CONSIGNES À SUIVRE: Recopiez intégralement, mot pour mot, le passage sur le mythe de l'Afrique sans écriture.
===== EXTRAIT À LIRE
CHAPITRE 4: HISTOIRE (S) D’ECRITURE

4-1°/- Le mythe de l’Afrique sans écriture

Au commencement était le verbe, ou disons la parole ! Commençons ce chapitre par le médiat que, quasiment, tous les discours scientifiques occidentaux s’accordent à reconnaître au continent africain (au moins, celui-là est reconnu). Dans la deuxième partie de cette étude, lorsqu’il s’est agi de présenter le corpus de notre réflexion, nous avions justement compris qu’il était impossible de parler des médias modernes en faisant l’impasse sur une situation historique du premier médiat, reconnu pour ses fonctions d’historien et de généalogiste, entre autres, qu’est le griot. Ce dépositaire de la parole, figure emblématique de la communication traditionnelle en Afrique, reste un des personnages majeurs de la hiérarchie sociale.
==========
===== JEU DE DONNÉES
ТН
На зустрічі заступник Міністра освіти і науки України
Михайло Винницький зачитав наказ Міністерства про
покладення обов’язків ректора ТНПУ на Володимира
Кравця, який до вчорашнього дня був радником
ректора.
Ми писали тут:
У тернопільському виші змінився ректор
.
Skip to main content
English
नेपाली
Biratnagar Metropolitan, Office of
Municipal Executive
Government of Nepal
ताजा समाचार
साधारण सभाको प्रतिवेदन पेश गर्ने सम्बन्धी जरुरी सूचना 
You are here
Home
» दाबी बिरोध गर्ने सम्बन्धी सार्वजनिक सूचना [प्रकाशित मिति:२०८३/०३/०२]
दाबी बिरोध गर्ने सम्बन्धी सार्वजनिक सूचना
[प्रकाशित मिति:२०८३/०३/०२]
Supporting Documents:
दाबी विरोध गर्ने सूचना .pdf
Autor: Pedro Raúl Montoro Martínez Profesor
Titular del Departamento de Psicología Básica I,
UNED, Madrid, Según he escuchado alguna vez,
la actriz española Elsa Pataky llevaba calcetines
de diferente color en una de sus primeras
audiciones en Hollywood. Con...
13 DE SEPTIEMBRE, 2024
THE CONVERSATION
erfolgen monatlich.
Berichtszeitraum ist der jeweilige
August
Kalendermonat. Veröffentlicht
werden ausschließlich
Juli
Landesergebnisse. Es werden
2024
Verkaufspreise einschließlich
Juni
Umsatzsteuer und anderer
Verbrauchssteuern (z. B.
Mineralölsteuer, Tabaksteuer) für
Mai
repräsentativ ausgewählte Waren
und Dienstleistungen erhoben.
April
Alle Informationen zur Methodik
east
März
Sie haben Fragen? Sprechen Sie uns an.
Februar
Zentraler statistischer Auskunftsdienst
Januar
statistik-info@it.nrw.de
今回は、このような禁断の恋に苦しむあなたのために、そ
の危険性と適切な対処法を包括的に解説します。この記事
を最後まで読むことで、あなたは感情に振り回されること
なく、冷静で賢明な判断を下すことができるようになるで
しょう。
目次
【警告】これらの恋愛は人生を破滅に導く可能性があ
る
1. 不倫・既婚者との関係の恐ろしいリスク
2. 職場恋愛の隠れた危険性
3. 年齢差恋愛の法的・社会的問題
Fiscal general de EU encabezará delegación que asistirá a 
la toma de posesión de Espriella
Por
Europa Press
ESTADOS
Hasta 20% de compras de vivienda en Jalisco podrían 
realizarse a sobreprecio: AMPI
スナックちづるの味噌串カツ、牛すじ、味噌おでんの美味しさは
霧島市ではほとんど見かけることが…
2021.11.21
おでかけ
==========
RÉPONSE RÉDIGÉE:
CHAPITRE 4: HISTOIRE (S) D’ECRITURE

4-1°/- Le mythe de l’Afrique sans écriture

Au commencement était le verbe, ou disons la parole ! Commençons ce chapitre par le médiat que, quasiment, tous les discours scientifiques occidentaux s’accordent à reconnaître au continent africain (au moins, celui-là est reconnu). Dans la deuxième partie de cette étude, lorsqu’il s’est agi de présenter le corpus de notre réflexion, nous avions justement compris qu’il était impossible de parler des médias modernes en faisant l’impasse sur une situation historique du premier médiat, reconnu pour ses fonctions d’historien et de généalogiste, entre autres, qu’est le griot. Ce dépositaire de la parole, figure emblématique de la communication traditionnelle en Afrique, reste un des personnages majeurs de la hiérarchie sociale.